Big LLMs train on trillions of tokens of broad web data. SLMs trained from scratch on CPU can use only billions. Data choice becomes critical. Curated high-quality data beats raw scale at small scales — Phi proved this.
Open datasets
FineWeb (24T tokens, filtered web). RedPajama (~2T, broad LLM data). The Pile (~800B, mixed text/code). For CPU training: even 30B-50B tokens is enough. Pick a manageable subset.

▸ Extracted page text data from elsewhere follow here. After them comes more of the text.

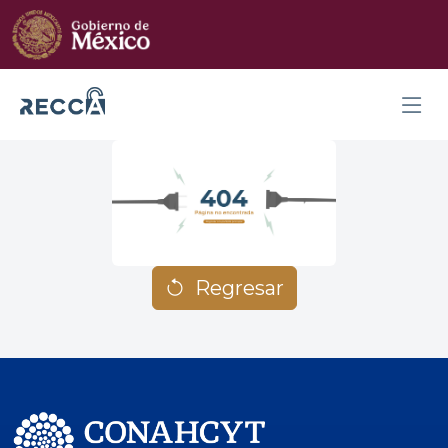
Regresar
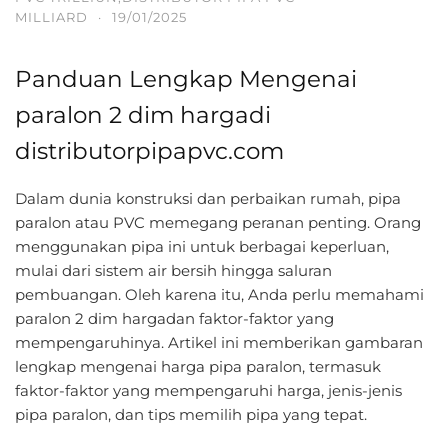
MILLIARD
·
19/01/2025
Panduan Lengkap Mengenai
paralon 2 dim hargadi
distributorpipapvc.com
Dalam dunia konstruksi dan perbaikan rumah, pipa
paralon atau PVC memegang peranan penting. Orang
menggunakan pipa ini untuk berbagai keperluan,
mulai dari sistem air bersih hingga saluran
pembuangan. Oleh karena itu, Anda perlu memahami
paralon 2 dim hargadan faktor-faktor yang
mempengaruhinya. Artikel ini memberikan gambaran
lengkap mengenai harga pipa paralon, termasuk
faktor-faktor yang mempengaruhi harga, jenis-jenis
pipa paralon, dan tips memilih pipa yang tepat.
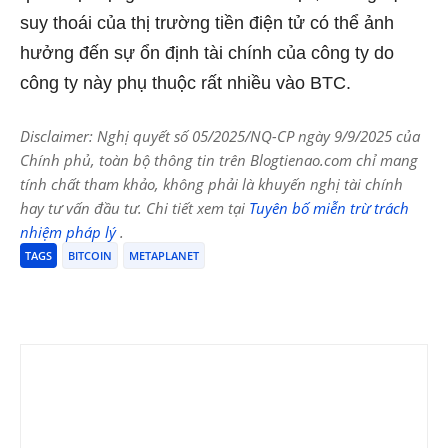
suy thoái của thị trường tiền điện tử có thể ảnh
hưởng đến sự ổn định tài chính của công ty do
công ty này phụ thuộc rất nhiều vào BTC.
Disclaimer: Nghị quyết số 05/2025/NQ-CP ngày 9/9/2025 của
Chính phủ, toàn bộ thông tin trên Blogtienao.com chỉ mang
tính chất tham khảo, không phải là khuyến nghị tài chính
hay tư vấn đầu tư. Chi tiết xem tại
Tuyên bố miễn trừ trách
nhiệm pháp lý
.
TAGS
BITCOIN
METAPLANET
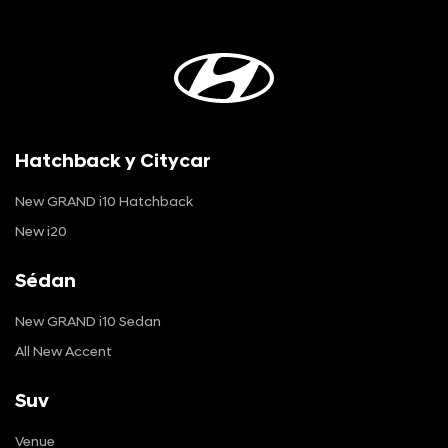
Hatchback y Citycar
New GRAND i10 Hatchback
New i20
Sédan
New GRAND i10 Sedan
All New Accent
Suv
Venue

Phi's recipe — synthetic high-quality
Microsoft generated textbooks-grade explanations + Q&A using GPT-4. Trained Phi-1/2/3 on this. ~1B-3B params Phi models compete with 7-13B Llama. The lesson: curated > scaled. Reproducible with any teacher LLM access.
Tokenize once, reuse forever
# Tokenizer + dataset → tokens.bin file (int32)
# Train loop just mmap-reads spans of int32
# No tokenization on critical pathOnline tokenization wastes CPU cycles. Pre-tokenize the whole training corpus to a binary file. Use mmap to read random spans. Standard for serious SLM training; ~10× faster than online.
Data ordering
Pretraining: shuffled to remove batch correlations. Some recent work: curriculum learning (easy → hard) helps stability. Fine-tuning: keep examples in batch IID; don't accidentally group by class.
Filtering quality
Deduplication (exact + near-duplicates). Profanity/PII filters if relevant. Length filtering (drop ultra-short). Language filtering (if mono). FineWeb's quality filters are open source; reuse.